Ideally turn-off the wifi and go to it. In a few days your brain will be trained with thoughts in the am. Even if you aren't sure what you will write, just sit there. It will come.
When I do this, the rest of the day I feel a sense of freedom and accomplishment. I'm more available to others in my life. She may even feel more present in her interviews.
In sum...write before you can think of an excuse not to.
Let me know how it goes!!
This week I munched a vegan bacon double cheeseburger with an alum of my doctoral program who works with the Environmental Protection Agency (EPA). While I pondered the mystery of a vegan cheeseburger, I asked him any writing tips he had for current students wanting to complete their dissertation or thesis.

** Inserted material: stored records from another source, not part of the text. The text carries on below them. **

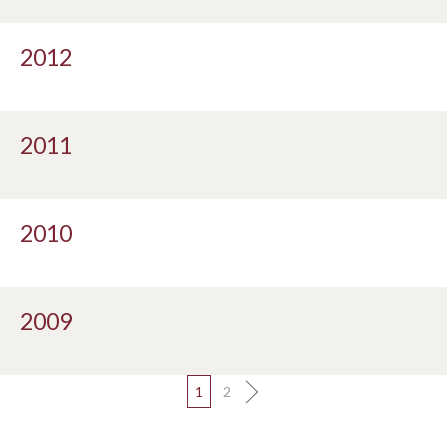
2012
2011
2010
2009
1
2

He gave some simple, albeit, vital advice.
"Don't add hurdles," he said. He realized that he could pick a project that would require hundreds of research hours on a topic he knew nothing about or worked with what he knew.
Already an employee at the EPA, he chose environmental negotiation and as a result produced a great dissertation and now book that builds on his accomplishments in his field.
Many people - myself included - can become lured by foreign travel or esoteric interests when selecting a topic or working on their research.
As a masters student in Paris, I actually pondered doing my research in India. Luckily I realized the insanity of that and the benefits of working right where I was -- in France.
So, when thinking about your topic or even your research approach, remember this is not your final piece of work. Focus on how you can finish...save India for another day.